# Dwarf Sag, Jungle Val, DONE. Need advice on a SUPER low tech tank.



## steven p (Jun 22, 2012)

Mmm. There are a handful of nice build journals here with pictures of what you want but I don't have any bookmarked right now.


----------



## starrlamia (Jul 31, 2012)

Use a different substrate and root tabs, I would think that would work fine. 

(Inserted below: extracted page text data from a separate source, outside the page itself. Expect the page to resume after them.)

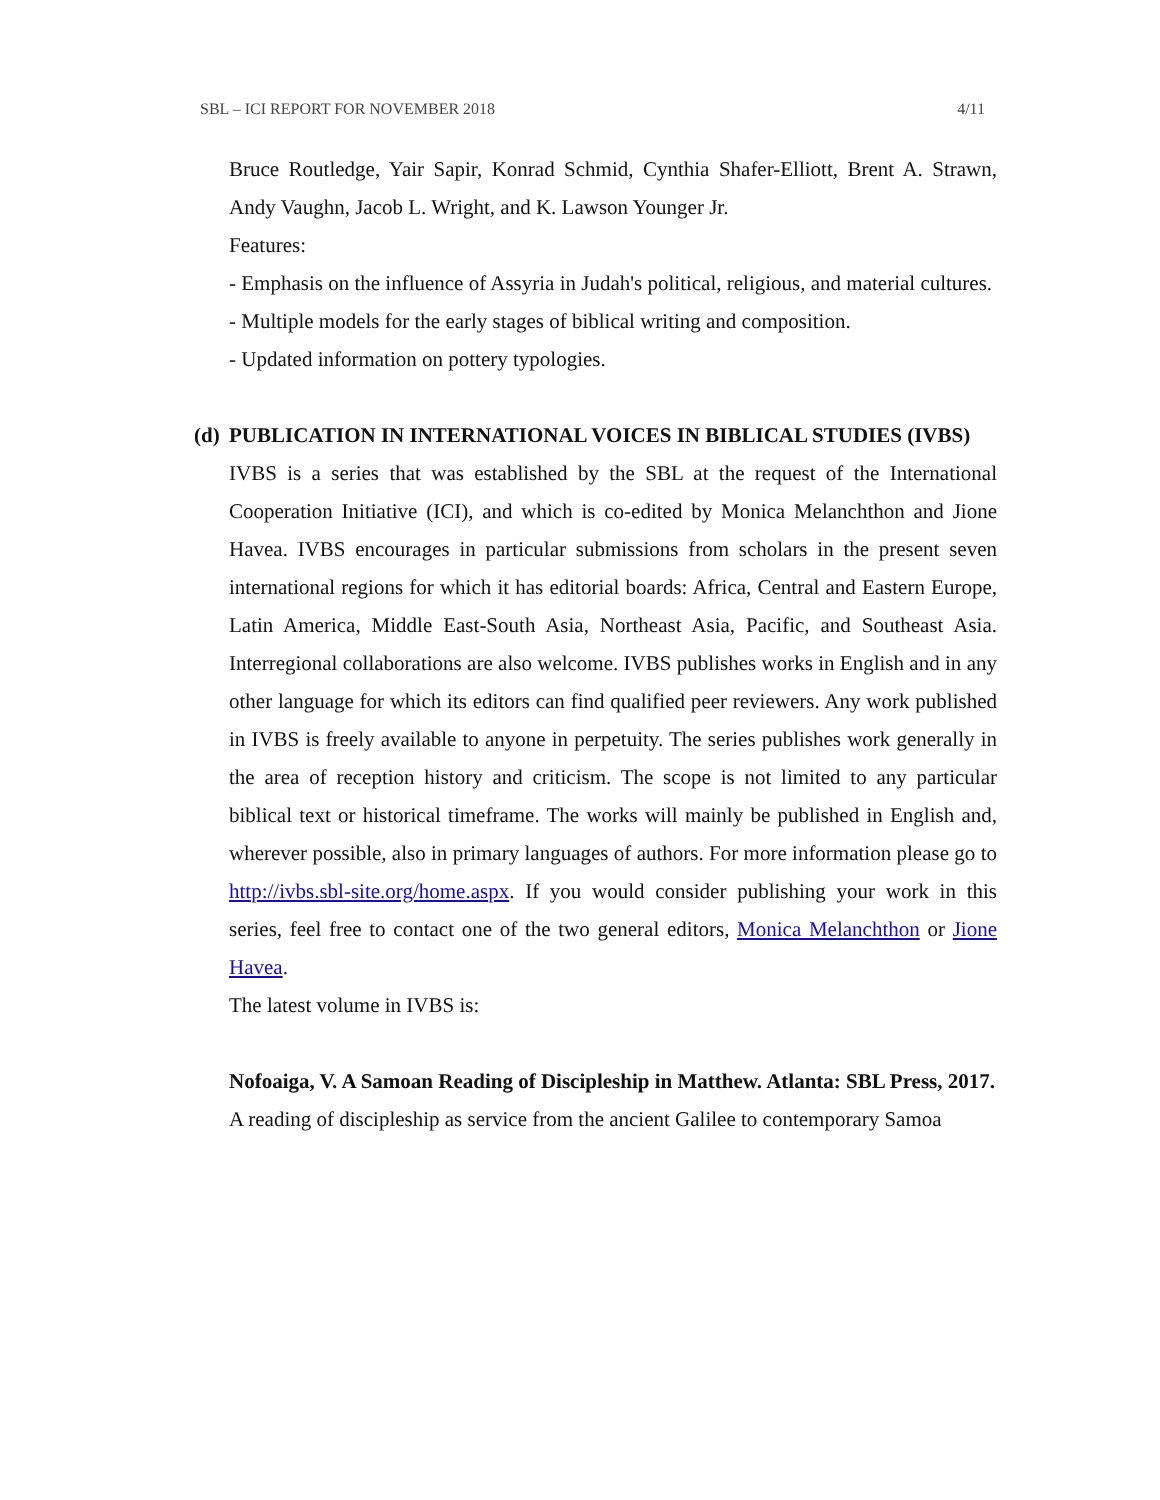SBL – ICI REPORT FOR NOVEMBER 2018 4/11
Bruce Routledge, Yair Sapir, Konrad Schmid, Cynthia Shafer-Elliott, Brent A. Strawn, Andy Vaughn, Jacob L. Wright, and K. Lawson Younger Jr.
Features:
- Emphasis on the influence of Assyria in Judah's political, religious, and material cultures.
- Multiple models for the early stages of biblical writing and composition.
- Updated information on pottery typologies.
(d) PUBLICATION IN INTERNATIONAL VOICES IN BIBLICAL STUDIES (IVBS)
IVBS is a series that was established by the SBL at the request of the International Cooperation Initiative (ICI), and which is co-edited by Monica Melanchthon and Jione Havea. IVBS encourages in particular submissions from scholars in the present seven international regions for which it has editorial boards: Africa, Central and Eastern Europe, Latin America, Middle East-South Asia, Northeast Asia, Pacific, and Southeast Asia. Interregional collaborations are also welcome. IVBS publishes works in English and in any other language for which its editors can find qualified peer reviewers. Any work published in IVBS is freely available to anyone in perpetuity. The series publishes work generally in the area of reception history and criticism. The scope is not limited to any particular biblical text or historical timeframe. The works will mainly be published in English and, wherever possible, also in primary languages of authors. For more information please go to http://ivbs.sbl-site.org/home.aspx. If you would consider publishing your work in this series, feel free to contact one of the two general editors, Monica Melanchthon or Jione Havea.
The latest volume in IVBS is:
Nofoaiga, V. A Samoan Reading of Discipleship in Matthew. Atlanta: SBL Press, 2017.
A reading of discipleship as service from the ancient Galilee to contemporary Samoa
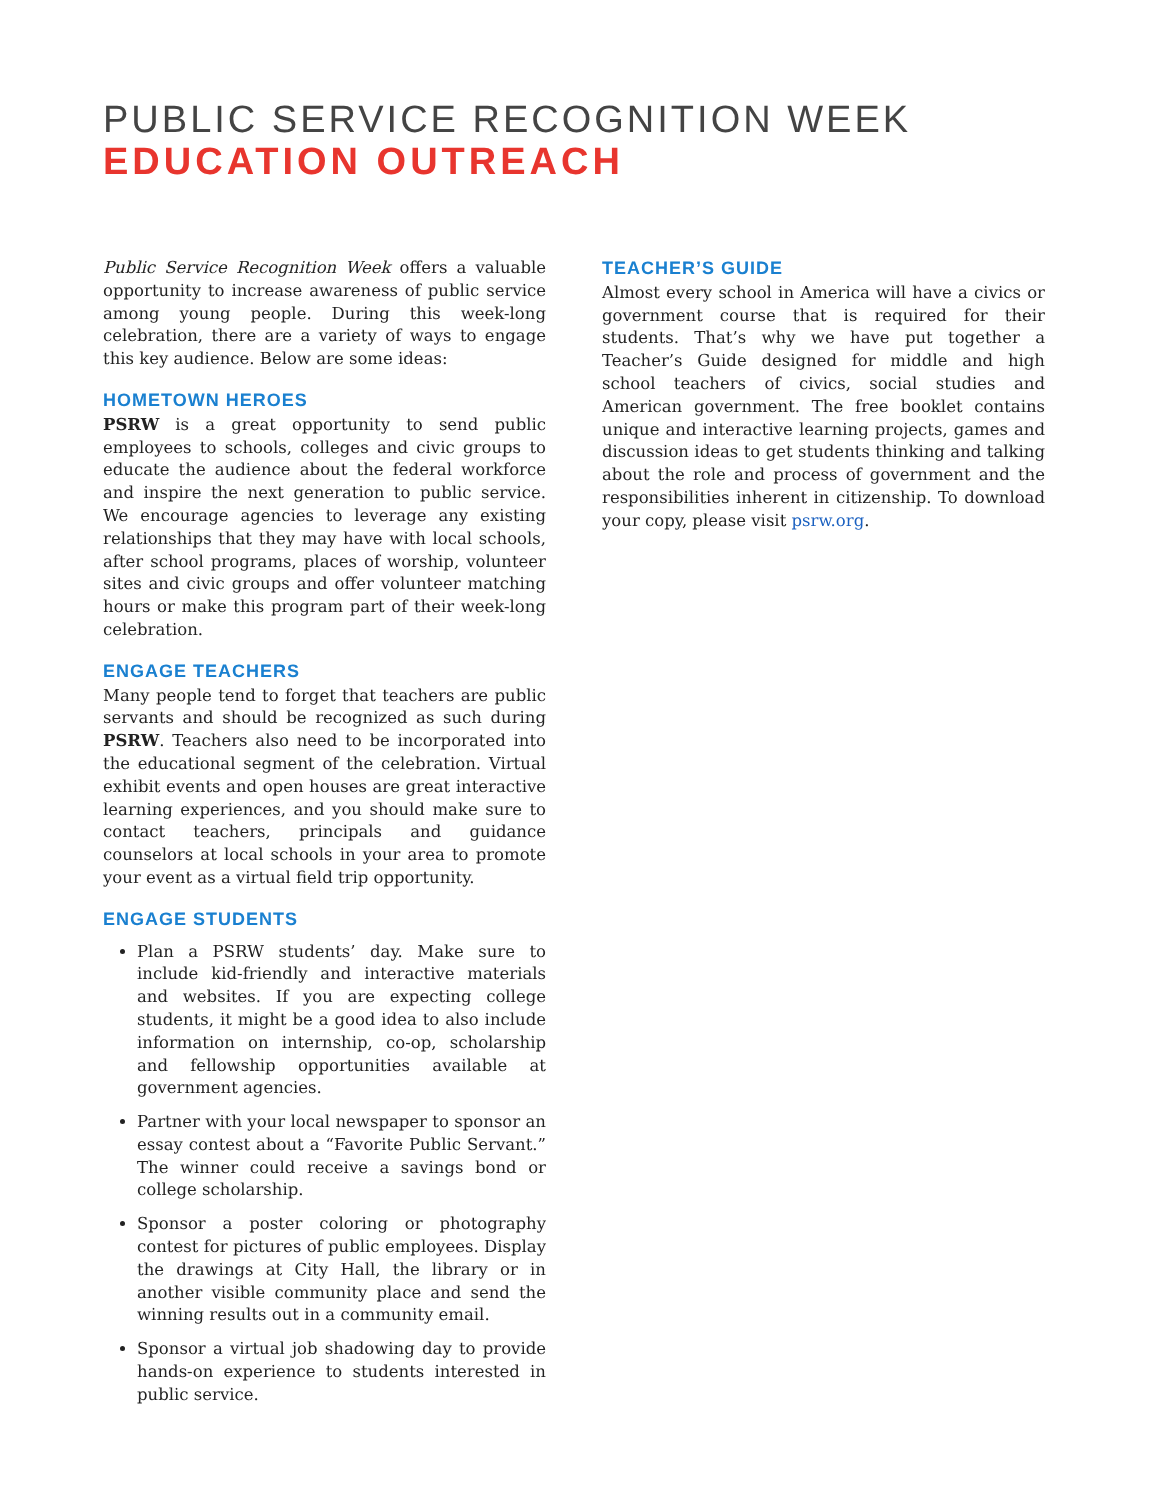PUBLIC SERVICE RECOGNITION WEEK
EDUCATION OUTREACH
Public Service Recognition Week offers a valuable opportunity to increase awareness of public service among young people. During this week-long celebration, there are a variety of ways to engage this key audience. Below are some ideas:
HOMETOWN HEROES
PSRW is a great opportunity to send public employees to schools, colleges and civic groups to educate the audience about the federal workforce and inspire the next generation to public service. We encourage agencies to leverage any existing relationships that they may have with local schools, after school programs, places of worship, volunteer sites and civic groups and offer volunteer matching hours or make this program part of their week-long celebration.
ENGAGE TEACHERS
Many people tend to forget that teachers are public servants and should be recognized as such during PSRW. Teachers also need to be incorporated into the educational segment of the celebration. Virtual exhibit events and open houses are great interactive learning experiences, and you should make sure to contact teachers, principals and guidance counselors at local schools in your area to promote your event as a virtual field trip opportunity.
ENGAGE STUDENTS
Plan a PSRW students’ day. Make sure to include kid-friendly and interactive materials and websites. If you are expecting college students, it might be a good idea to also include information on internship, co-op, scholarship and fellowship opportunities available at government agencies.
Partner with your local newspaper to sponsor an essay contest about a “Favorite Public Servant.” The winner could receive a savings bond or college scholarship.
Sponsor a poster coloring or photography contest for pictures of public employees. Display the drawings at City Hall, the library or in another visible community place and send the winning results out in a community email.
Sponsor a virtual job shadowing day to provide hands-on experience to students interested in public service.
TEACHER’S GUIDE
Almost every school in America will have a civics or government course that is required for their students. That’s why we have put together a Teacher’s Guide designed for middle and high school teachers of civics, social studies and American government. The free booklet contains unique and interactive learning projects, games and discussion ideas to get students thinking and talking about the role and process of government and the responsibilities inherent in citizenship. To download your copy, please visit psrw.org.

Sent from my Nexus S using Tapatalk 2


----------



## BruceF (Aug 5, 2011)

I had some dwarf sag growing in a tank and planted some crypts in pots to keep them seperate. The dwarf sag got into the pots anyway. I find it won't grow on a rock and so I use rocks in the places I don't want it. If nothing else the rocks make it easier to cut and prune the plants that grow under and beyond them. I imagine the partition would work well if you keep up the pruning. It just needs to be solid all the way down to the glass. 
As for sand and dirt, I find the root mass is so thick that in the end it really doesn't matter. For pruning individual runners I find it is just a matter of being gentle and maybe leaving the filter off for a while to let things settle. Scissors and long tweezers help a lot. 
I have also read that one should not grow sag and val together though that was many years ago. Innes claimed they were incompatable but that was a long time ago. I have never tried.


----------



## FORREST3320 (Sep 9, 2011)

I planed on nerly same tank setup in my 55 but using italian val or leperod vals thinner but I was going to put a layer of osmocote down then substarte then plant and after 3-4 months just put osmocote capsule down you can get 100 capsulce off amazon real cheap and just use the left over osmocote. Simple i have been using osmocote capsules in my 40 gallon and it is going great it is a very low tech tank well more like jungle lol


----------